AIS’s plan focuses on workforce and consumer technology in government

Applied Information Sciences has approximately 1,000 employee-owners who will drive their company’s push to take on larger programs in the next phase of their strategy.

The four-decade-old provider of cloud engineering and other technology services has tripled in size since 2016, certainly an elevated upward curve for any public market company during that period.

“When we say growth for the company, it’s not growth for the few, it’s growth for all,” AIS co-founder and CEO Larry Katzman said in an interview. “We are fortunate to have people who have been here for five years, 10 years, sometimes decades, and their entire careers with us.”

In the spring of 2022, AIS acquired another cloud services company, Xgility, to bring over 100 more technologists. AIS is also one of several integrators backed by Blue Delta Capital Partners, the government market-focused venture investment firm.

Headquartered in Reston, Virginia, AIS also has a significant book of business with commercial and highly regulated clients that includes Fortune 100 companies.

Focusing on the federal side, AIS’s positioning for this phase of its growth push included hiring industry veteran Kim Pack to lead that company as president.

Pack joined AIS in early November after 12 years at Wolf Den Associates, which included the transaction to form what is now Deep Water Point & Associates. She led Wolf Den as CEO and then became president of the combined entity.

During our interview, Pack told me that one of her top priorities at AIS will be employee engagement and workforce culture amid what she called a “paradigm shift” in how all of this happens in companies.

READ MORE  LGBTQ+ people know the undercurrent of technology

Perhaps no megatrend in the public sector and the wider economy has captured the attention of business and public sector leaders as much as the issues of employee recruitment, development and retention.

“One of the dynamics that I think is important is the social collaboration and having the best idea win win and not doing it formally,” Pack said. “I think the new paradigm is working and finding old and new ways to collaborate, wherever we are and wherever we can meet the employees.”

Being a technology company can provide some advantages in how to do it in this era of disjointed workforces and teams, Pack and Katzman said.

“We just have to be more conscious to protect our culture,” Katzman added.

Then there’s the work AIS does for federal agencies across its four touted focus areas: artificial intelligence and automation, cloud computing adoption, application development, and data and analytics.

Katzman indicated that AIS is looking to flesh out its service offerings further beyond the technical service core it has been known for throughout its history.

Given AIS’s commercial foothold and key relationship with Microsoft, a core part of AIS’s strategy is to have a prime position at the intersection of technology consumption and government adoption of these tools.

That includes work to bring the technological tool that has dominated the agenda above all others into more government environments: generative artificial intelligence.

In a conversation with Katzman, he pointed out that AIS is in virtually all Microsoft early adopter programs as part of their partnership.
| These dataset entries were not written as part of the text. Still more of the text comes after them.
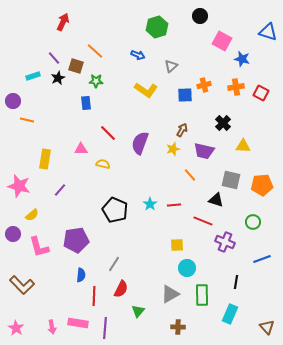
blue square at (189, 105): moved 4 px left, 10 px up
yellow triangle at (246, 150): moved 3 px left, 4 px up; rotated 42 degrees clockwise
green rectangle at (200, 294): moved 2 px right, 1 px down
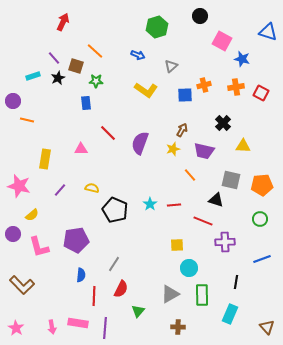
yellow semicircle at (103, 164): moved 11 px left, 24 px down
green circle at (253, 222): moved 7 px right, 3 px up
purple cross at (225, 242): rotated 24 degrees counterclockwise
cyan circle at (187, 268): moved 2 px right
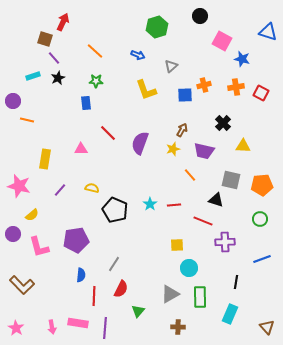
brown square at (76, 66): moved 31 px left, 27 px up
yellow L-shape at (146, 90): rotated 35 degrees clockwise
green rectangle at (202, 295): moved 2 px left, 2 px down
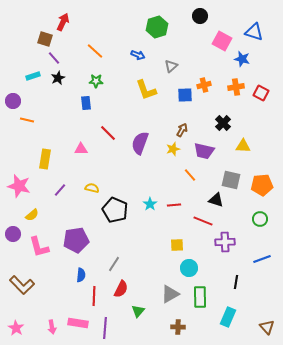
blue triangle at (268, 32): moved 14 px left
cyan rectangle at (230, 314): moved 2 px left, 3 px down
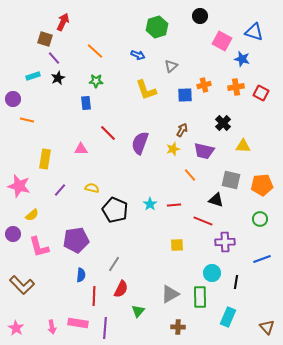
purple circle at (13, 101): moved 2 px up
cyan circle at (189, 268): moved 23 px right, 5 px down
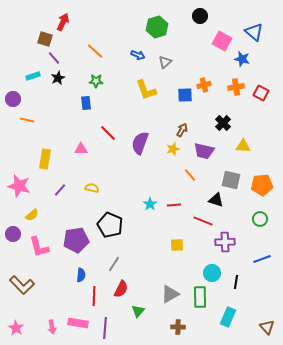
blue triangle at (254, 32): rotated 24 degrees clockwise
gray triangle at (171, 66): moved 6 px left, 4 px up
black pentagon at (115, 210): moved 5 px left, 15 px down
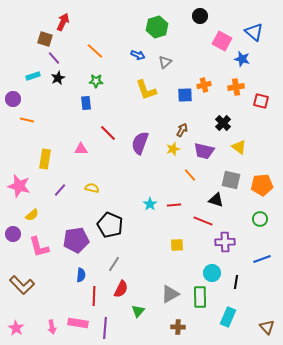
red square at (261, 93): moved 8 px down; rotated 14 degrees counterclockwise
yellow triangle at (243, 146): moved 4 px left, 1 px down; rotated 35 degrees clockwise
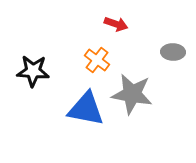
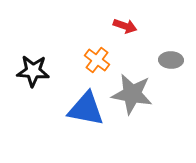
red arrow: moved 9 px right, 2 px down
gray ellipse: moved 2 px left, 8 px down
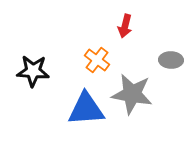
red arrow: rotated 85 degrees clockwise
blue triangle: rotated 15 degrees counterclockwise
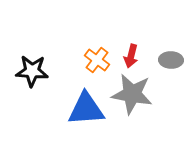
red arrow: moved 6 px right, 30 px down
black star: moved 1 px left
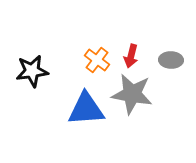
black star: rotated 12 degrees counterclockwise
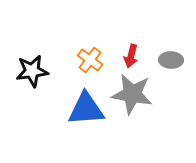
orange cross: moved 7 px left
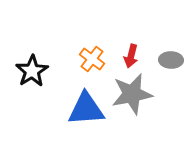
orange cross: moved 2 px right, 1 px up
black star: rotated 24 degrees counterclockwise
gray star: rotated 21 degrees counterclockwise
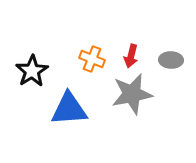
orange cross: rotated 15 degrees counterclockwise
blue triangle: moved 17 px left
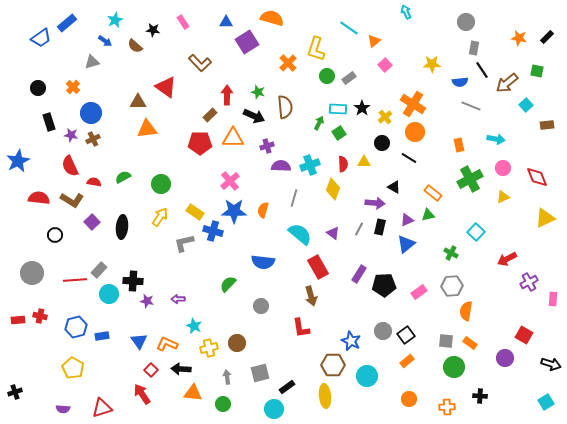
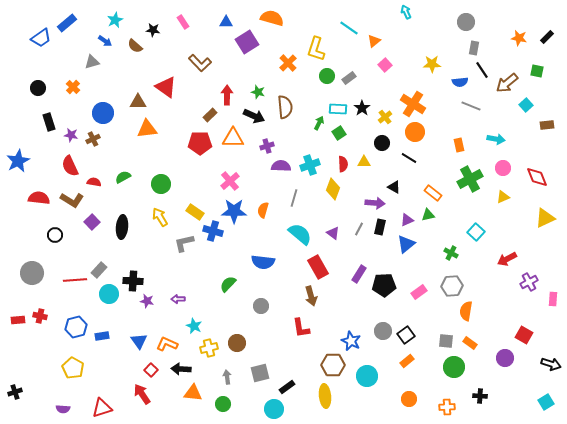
blue circle at (91, 113): moved 12 px right
yellow arrow at (160, 217): rotated 66 degrees counterclockwise
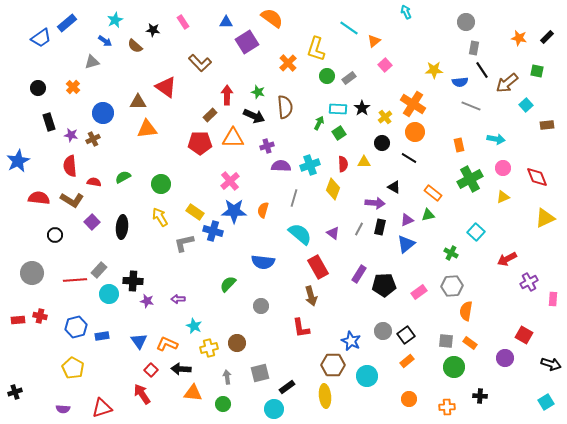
orange semicircle at (272, 18): rotated 20 degrees clockwise
yellow star at (432, 64): moved 2 px right, 6 px down
red semicircle at (70, 166): rotated 20 degrees clockwise
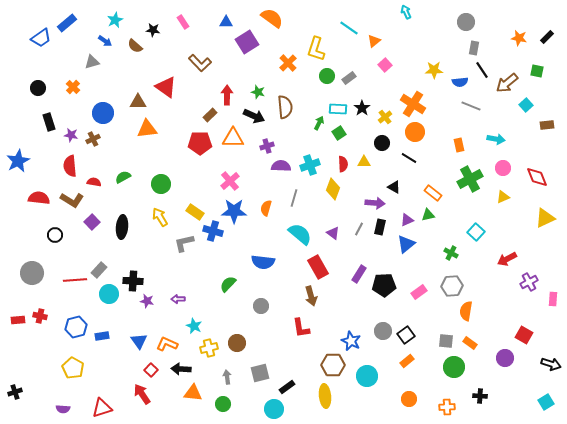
orange semicircle at (263, 210): moved 3 px right, 2 px up
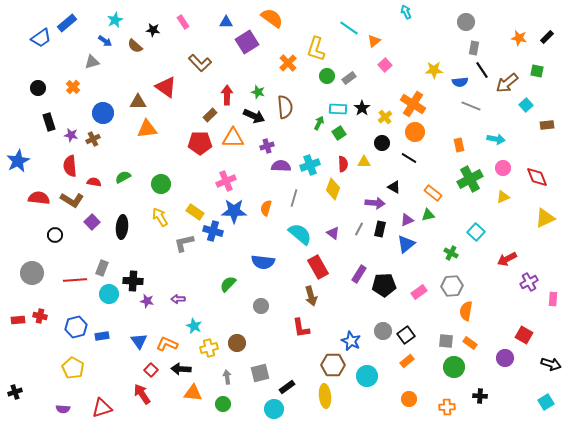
pink cross at (230, 181): moved 4 px left; rotated 18 degrees clockwise
black rectangle at (380, 227): moved 2 px down
gray rectangle at (99, 270): moved 3 px right, 2 px up; rotated 21 degrees counterclockwise
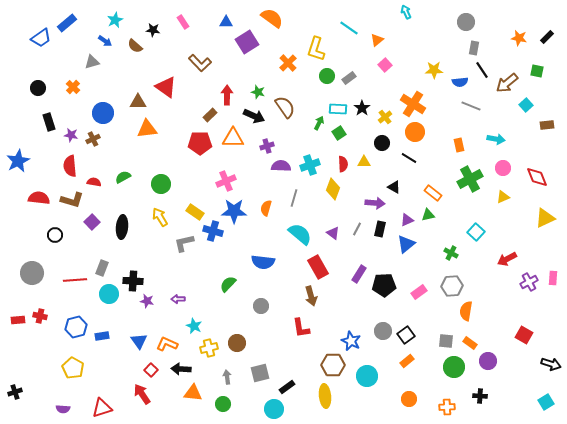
orange triangle at (374, 41): moved 3 px right, 1 px up
brown semicircle at (285, 107): rotated 30 degrees counterclockwise
brown L-shape at (72, 200): rotated 15 degrees counterclockwise
gray line at (359, 229): moved 2 px left
pink rectangle at (553, 299): moved 21 px up
purple circle at (505, 358): moved 17 px left, 3 px down
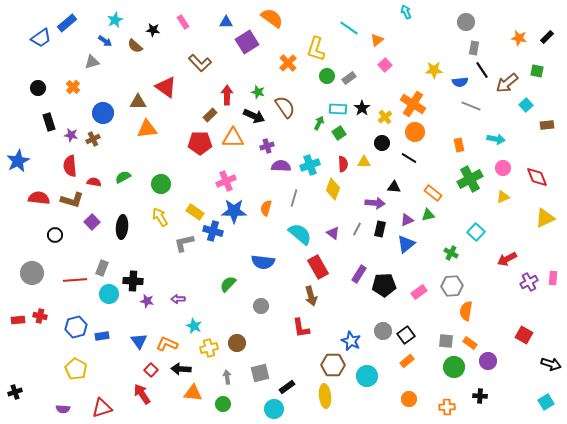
black triangle at (394, 187): rotated 24 degrees counterclockwise
yellow pentagon at (73, 368): moved 3 px right, 1 px down
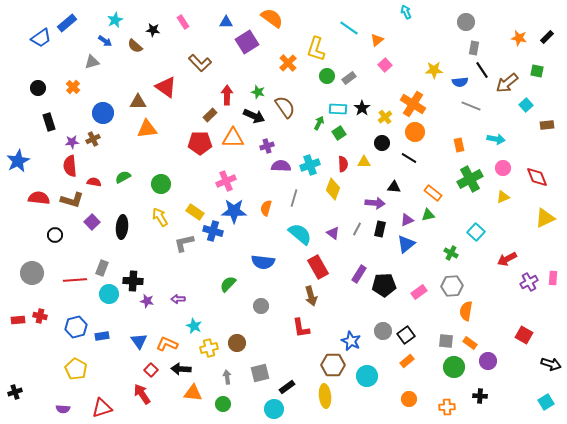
purple star at (71, 135): moved 1 px right, 7 px down; rotated 16 degrees counterclockwise
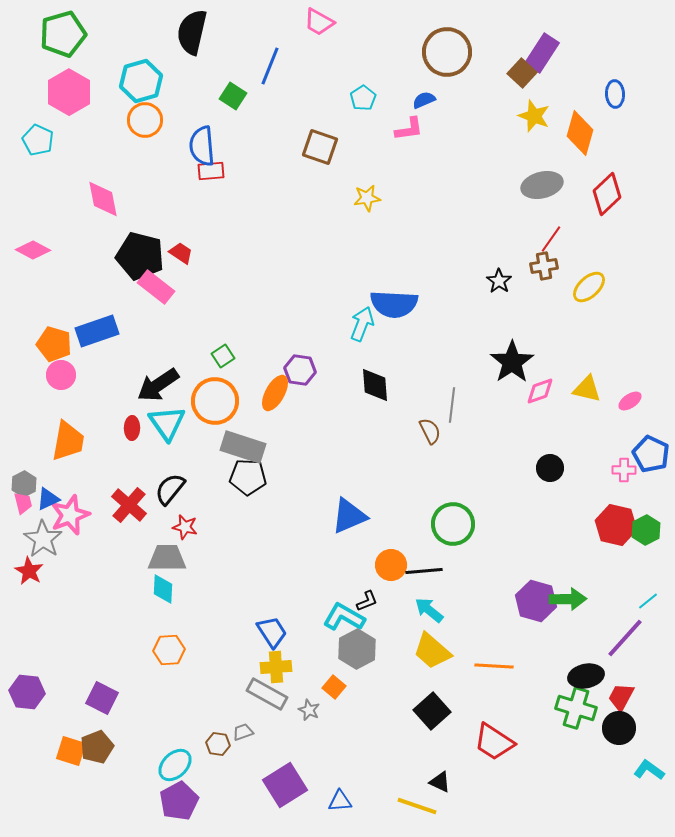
This means that AIS has access to many of the high-profile AI tools through Microsoft’s Azure cloud offering, including the now very famous ChatGPT product.

READ MORE  Strategic Irrigation Management: New Technology Increases Crop Yields and Saves Water in Texas

“This is secure enterprise computing by one of the world’s largest enterprise software companies, wrapping this powerful technology in a way that makes it safe to use in the enterprise,” Katzman said.

As Pack pointed out, the federal government is “one of the largest de facto corporations in the world,” and that means every employee has access to consumer technology in their personal lives. It also changes their expectations of what they can and cannot access at work.

Pack’s role at Wolf Den saw her lead a team that saw many of these drivers as the consumerization of technology and is a lens she seeks to bring to AIS.

“I want to continue that and instill that in our partners, what we’re trying to do and how we’re doing it,” Pack said. “We want to continue to be at the forefront of that.”